Yeni yönetimin tavizler karşılığında yüksek tarifeler uygulamaktan vazgeçme olasılığı var. Tarifelerin 2018/2019’da olduğu gibi aynı korkuya yol açması da pek olası değil. 2018/2019’dan alınan dersler, ılımlı bir şekilde uygulanırsa ekonominin ve hisse senedi piyasasının daha yüksek tarifeleri kaldırabileceğini gösterdi.
Ama tarifeler cephesinde Trump yönetiminin önerilen yüzde 10 – yüzde 20 genel tarifeyi ve Çin’e yüzde 60 tarifeyi gerçekten uygularsa bu tüm dünya ekonomisi, ABD ve piyasalar için bir eksi olur.

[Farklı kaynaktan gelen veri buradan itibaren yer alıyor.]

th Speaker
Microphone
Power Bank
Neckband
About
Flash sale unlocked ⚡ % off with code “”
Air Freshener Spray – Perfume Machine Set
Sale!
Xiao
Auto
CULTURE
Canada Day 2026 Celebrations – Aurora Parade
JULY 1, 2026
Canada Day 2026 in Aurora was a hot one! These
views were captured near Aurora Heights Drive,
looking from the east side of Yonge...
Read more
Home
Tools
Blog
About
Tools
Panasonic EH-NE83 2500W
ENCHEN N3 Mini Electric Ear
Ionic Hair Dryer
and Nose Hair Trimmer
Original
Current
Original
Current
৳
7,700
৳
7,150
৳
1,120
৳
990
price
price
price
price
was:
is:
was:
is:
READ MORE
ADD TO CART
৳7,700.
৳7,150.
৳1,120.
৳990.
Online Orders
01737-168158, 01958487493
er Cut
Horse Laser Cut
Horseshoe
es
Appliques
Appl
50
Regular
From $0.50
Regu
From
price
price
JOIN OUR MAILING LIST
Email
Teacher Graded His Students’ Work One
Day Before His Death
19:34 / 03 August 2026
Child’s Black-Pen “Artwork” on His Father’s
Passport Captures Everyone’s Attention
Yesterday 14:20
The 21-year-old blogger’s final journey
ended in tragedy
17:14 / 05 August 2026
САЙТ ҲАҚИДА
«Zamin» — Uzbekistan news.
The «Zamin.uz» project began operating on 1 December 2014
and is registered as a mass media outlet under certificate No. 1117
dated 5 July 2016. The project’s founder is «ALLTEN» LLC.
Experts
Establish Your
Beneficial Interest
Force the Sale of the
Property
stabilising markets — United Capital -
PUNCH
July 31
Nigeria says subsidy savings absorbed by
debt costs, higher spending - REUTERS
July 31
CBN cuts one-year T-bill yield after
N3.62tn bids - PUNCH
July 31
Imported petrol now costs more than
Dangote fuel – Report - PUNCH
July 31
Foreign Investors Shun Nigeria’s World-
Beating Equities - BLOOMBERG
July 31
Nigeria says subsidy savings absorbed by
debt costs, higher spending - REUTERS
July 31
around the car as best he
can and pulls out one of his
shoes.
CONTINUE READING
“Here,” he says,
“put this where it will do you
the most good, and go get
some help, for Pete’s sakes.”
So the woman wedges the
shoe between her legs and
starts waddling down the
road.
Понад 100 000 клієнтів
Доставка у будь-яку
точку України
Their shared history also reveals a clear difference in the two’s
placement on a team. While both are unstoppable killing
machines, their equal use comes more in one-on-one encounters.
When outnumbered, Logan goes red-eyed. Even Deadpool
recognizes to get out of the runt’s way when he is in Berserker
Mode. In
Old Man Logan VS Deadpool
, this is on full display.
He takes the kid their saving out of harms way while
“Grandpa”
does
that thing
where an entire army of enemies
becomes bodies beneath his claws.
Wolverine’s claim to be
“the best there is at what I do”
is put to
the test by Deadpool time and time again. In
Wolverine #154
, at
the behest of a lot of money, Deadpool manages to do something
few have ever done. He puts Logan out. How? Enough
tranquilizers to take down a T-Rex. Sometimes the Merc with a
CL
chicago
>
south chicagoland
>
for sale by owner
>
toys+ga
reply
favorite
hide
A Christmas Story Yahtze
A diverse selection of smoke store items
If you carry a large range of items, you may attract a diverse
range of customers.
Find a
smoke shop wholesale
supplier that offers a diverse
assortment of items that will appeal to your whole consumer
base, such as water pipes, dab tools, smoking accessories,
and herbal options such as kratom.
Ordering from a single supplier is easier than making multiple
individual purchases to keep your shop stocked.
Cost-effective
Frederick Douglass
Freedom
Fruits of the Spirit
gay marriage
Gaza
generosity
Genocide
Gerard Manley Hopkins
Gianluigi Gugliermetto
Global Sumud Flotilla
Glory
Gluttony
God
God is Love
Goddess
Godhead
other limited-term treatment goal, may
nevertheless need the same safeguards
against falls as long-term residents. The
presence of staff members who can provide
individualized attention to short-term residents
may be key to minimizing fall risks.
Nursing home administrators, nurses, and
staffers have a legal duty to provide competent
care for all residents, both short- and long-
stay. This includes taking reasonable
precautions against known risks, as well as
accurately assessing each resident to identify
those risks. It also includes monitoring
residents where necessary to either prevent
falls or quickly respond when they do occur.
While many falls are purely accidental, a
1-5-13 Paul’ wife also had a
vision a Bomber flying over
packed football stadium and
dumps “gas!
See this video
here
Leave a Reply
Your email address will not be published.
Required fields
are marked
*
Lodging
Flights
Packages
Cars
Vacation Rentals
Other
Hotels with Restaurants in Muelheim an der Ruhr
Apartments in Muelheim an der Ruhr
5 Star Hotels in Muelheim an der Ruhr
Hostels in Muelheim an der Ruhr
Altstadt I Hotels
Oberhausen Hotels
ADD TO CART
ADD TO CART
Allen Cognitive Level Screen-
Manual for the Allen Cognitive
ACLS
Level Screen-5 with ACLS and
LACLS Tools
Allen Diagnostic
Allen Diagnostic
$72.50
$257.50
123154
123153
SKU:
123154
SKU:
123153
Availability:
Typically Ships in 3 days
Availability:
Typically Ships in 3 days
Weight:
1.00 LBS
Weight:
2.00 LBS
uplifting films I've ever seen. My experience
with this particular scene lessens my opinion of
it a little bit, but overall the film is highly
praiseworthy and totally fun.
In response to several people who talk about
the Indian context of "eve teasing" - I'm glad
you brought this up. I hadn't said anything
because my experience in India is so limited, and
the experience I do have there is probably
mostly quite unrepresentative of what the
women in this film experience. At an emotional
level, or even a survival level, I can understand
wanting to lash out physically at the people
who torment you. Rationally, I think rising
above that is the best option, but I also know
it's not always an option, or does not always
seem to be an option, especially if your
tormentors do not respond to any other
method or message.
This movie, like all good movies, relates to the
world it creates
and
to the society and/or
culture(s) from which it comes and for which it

ABD hisseleri tüm yıl boyunca en iyi haftasını geçirdikten sonra, dikkatler şimdi yeni yönetimin gündemine kayıyor. Yatırımcılar, politika ve kritik atamalar; özellikle ticaret, hazine ve dış ilişkiler hakkındaki ayrıntıları beklerken biraz soluklanmak için kenarda bekleyebilir. Marco Rubio’nun Trump’ın Dışişleri Bakanı olarak seçildiği ve Mike Waltz’un ulusal güvenlik danışmanı olduğuna dair haberler var. Bu da ABD dış politikasında şahin bir değişime işaret eder.